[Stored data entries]
---------------

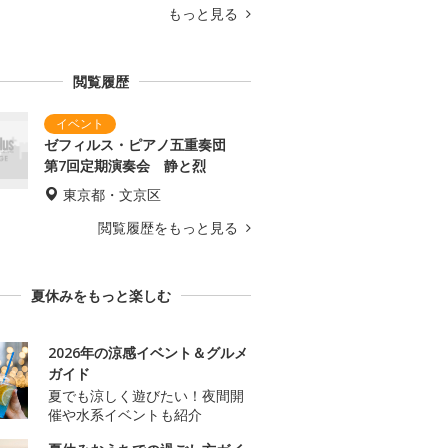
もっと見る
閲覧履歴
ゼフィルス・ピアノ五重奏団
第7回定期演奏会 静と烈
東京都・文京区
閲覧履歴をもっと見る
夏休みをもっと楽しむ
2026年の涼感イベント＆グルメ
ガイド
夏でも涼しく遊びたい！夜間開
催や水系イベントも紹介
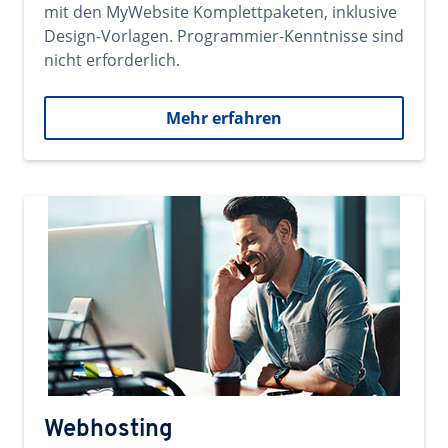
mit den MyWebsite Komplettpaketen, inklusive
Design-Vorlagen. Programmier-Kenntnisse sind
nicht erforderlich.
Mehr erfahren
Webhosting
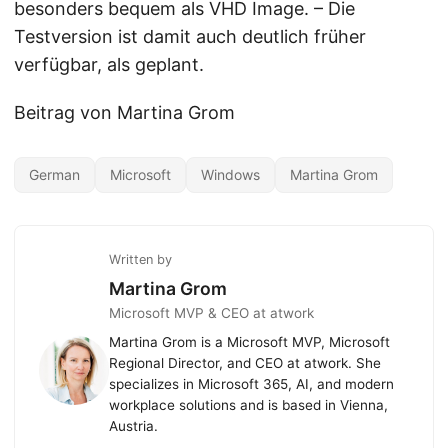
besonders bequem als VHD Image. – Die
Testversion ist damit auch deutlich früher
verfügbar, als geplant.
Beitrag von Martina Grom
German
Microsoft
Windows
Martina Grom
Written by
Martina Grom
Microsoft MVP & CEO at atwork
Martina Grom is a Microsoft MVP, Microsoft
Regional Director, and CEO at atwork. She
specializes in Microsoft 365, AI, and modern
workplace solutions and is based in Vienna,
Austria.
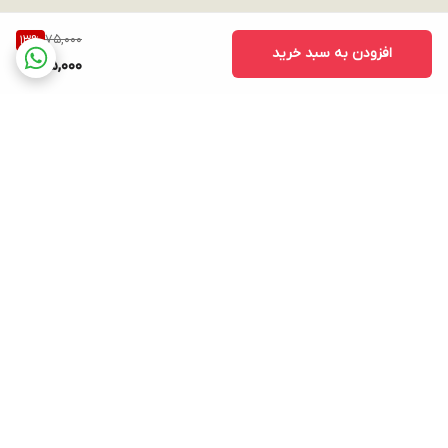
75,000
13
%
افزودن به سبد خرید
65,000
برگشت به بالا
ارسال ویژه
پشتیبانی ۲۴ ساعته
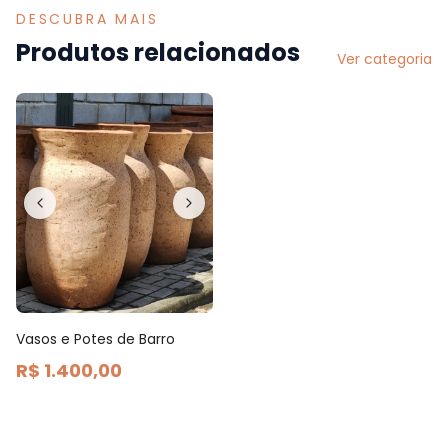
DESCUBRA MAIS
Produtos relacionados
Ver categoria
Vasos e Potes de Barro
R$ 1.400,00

---------------

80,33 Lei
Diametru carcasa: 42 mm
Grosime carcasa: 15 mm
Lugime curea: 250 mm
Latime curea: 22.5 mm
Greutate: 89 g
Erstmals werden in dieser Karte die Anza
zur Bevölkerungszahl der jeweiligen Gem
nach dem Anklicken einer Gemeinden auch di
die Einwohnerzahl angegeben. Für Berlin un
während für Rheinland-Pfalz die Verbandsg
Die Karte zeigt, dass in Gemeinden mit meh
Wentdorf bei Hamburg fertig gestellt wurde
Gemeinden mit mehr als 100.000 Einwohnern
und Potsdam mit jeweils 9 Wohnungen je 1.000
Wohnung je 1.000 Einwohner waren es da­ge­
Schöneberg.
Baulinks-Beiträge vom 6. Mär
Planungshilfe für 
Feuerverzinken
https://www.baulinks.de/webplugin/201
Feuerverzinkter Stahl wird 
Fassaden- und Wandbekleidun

---------------

### To do
Copy the lines between the one holding "DESCUBRA MAIS" and the one holding "R$ 1.400,00", inclusive, substituting "Argila" for "Barro" and changing nothing else.

### Solution to the exercise
DESCUBRA MAIS
Produtos relacionados
Ver categoria
Vasos e Potes de Argila
R$ 1.400,00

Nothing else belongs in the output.